Task to complete:
Copy out all the entries shown below, exactly as they appear.

______

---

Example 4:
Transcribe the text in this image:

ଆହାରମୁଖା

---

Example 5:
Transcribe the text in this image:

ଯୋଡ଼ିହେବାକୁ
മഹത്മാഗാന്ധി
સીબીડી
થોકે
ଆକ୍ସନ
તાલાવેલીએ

______

Written answer:
---

Example 4:
Transcribe the text in this image:

ଆହାରମୁଖା

---

Example 5:
Transcribe the text in this image:

ଯୋଡ଼ିହେବାକୁ
മഹത്മാഗാന്ധി
સીબીડી
થોકે
ଆକ୍ସନ
તાલાવેલીએ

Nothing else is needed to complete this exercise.